By sending back children they adopted, families hope to start a new life without problems, although it’s often the opposite happening: they feel remorse as they’re being judged by their surroundings. It’s the case in another family. A couple have two children: one is biological and the other adopted. They decide to adopted another child. But he has behavioural disorders. Yet, it’s only eight years later that the mother decides to pull away from him. Nothing is left from him in her house, except one picture. That is it. It had an impact on the mother’s life, the family and her way of educating in general. It even caused depression: “I didn’t want to get separated from him. I was devastated, I lost a son. I still love him. I still consider him as my child. I just didn’t succeed raising him.”

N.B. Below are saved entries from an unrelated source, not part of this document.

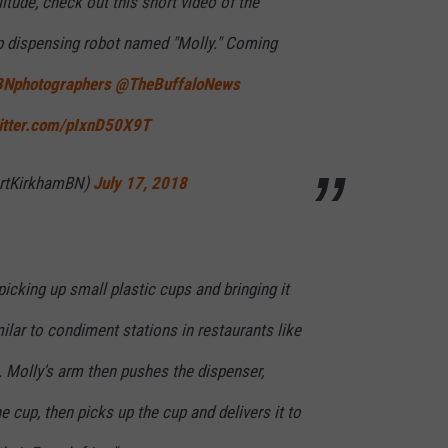
itude, check out this short video of the
p dispensing robot named "Molly." Coming
Nphotographers
@TheBuffaloNews
witter.com/pIxnD50X9T
ertKirkhamBN)
July 17, 2018
cking up small plastic cups and bringing it
ilar to condiment stations in restaurants like
 Molly's arm then pushes the dispenser,
e cup, then picks up the cup and delivers it to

A third family carries hope despite those previous testimonies, showing that families are not all bad. They are a large family, entirely recomposed with adopted kids. The couple is driven by religion, and wish to offer a stable family life, teach them to be autonomous and have responsibilities. 11 year-old Sam has his face partly covered by a birthmark. He arrives in this new family, still traumatised by a succession of abandonments. He was adopted by an American couple before. They didn’t bond, as he didn’t speak a word of English, and they weren’t really interested in him either. He had several transplant surgeries on the only year he was living with them. They eventually said “we spent thousands of dollars on you, and still you’re not happy?”. They didn’t want him anymore, and warned him two days before that he’s going to have to leave. How can one trust adults after that, and start over with a new family, again? “It took me about a year to understand I wouldn’t have to leave my new family… I was prepared to leave again,” Sam declares.

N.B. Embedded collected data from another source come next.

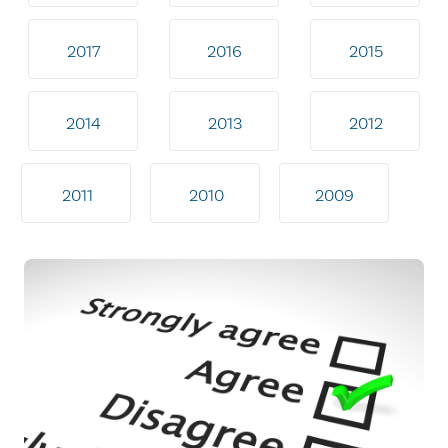
2017
2016
2015
2014
2013
2012
2011
2010
2009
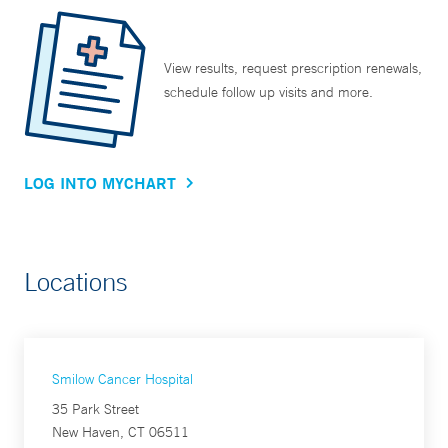
View results, request prescription renewals,
schedule follow up visits and more.
LOG INTO MYCHART
Locations
Smilow Cancer Hospital
35 Park Street
New Haven, CT 06511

The government hurts children it is supposed to protect. This phenomenon led to wayward trends like mistreatment: the dark fate of several-times-abandoned children can become tragic. When they are not being adopted again, the American government is taking over and puts them in a foster family. Yet, there are more children waiting to be adopted than there are host families. Then social assistance is not being cautious enough anymore on who is adopting children. In 2014, a video came out of a mother punishing her adoptive son by making him eat hot sauce and putting him under a cold shower.

In the American press on January, 2016, a man in Long Island (New York) is accused of abusing tens of children he adopted. Single and unemployed, he was payed to welcome disabled kids no one wanted to adopt. In New York, there are 20,000 children put up for adoption, and only 12,000 foster homes. One gets more money for adopting children in difficulties because it’s harder for them to find a home. This man made it his speciality: he earned $2,400 by child, a month. The children were trapped inside his pitiful house, without any social life. They suffered from physical and psychic pain, and intimidation. Between 2001 and 2016, social services received 18 complaints again Cesar, which were dismissed. He was acquitted, due to a lack of proves.

6/50 American states just passed a law on rehoming, penalising parents abusing the system. 5 of those states have already voted for the prohibition of parents abandoning their adopted children. If they still do so, they risk prison and a big fine.

Sadly, The US is the country adopting the most children… and the one giving up on them the most too.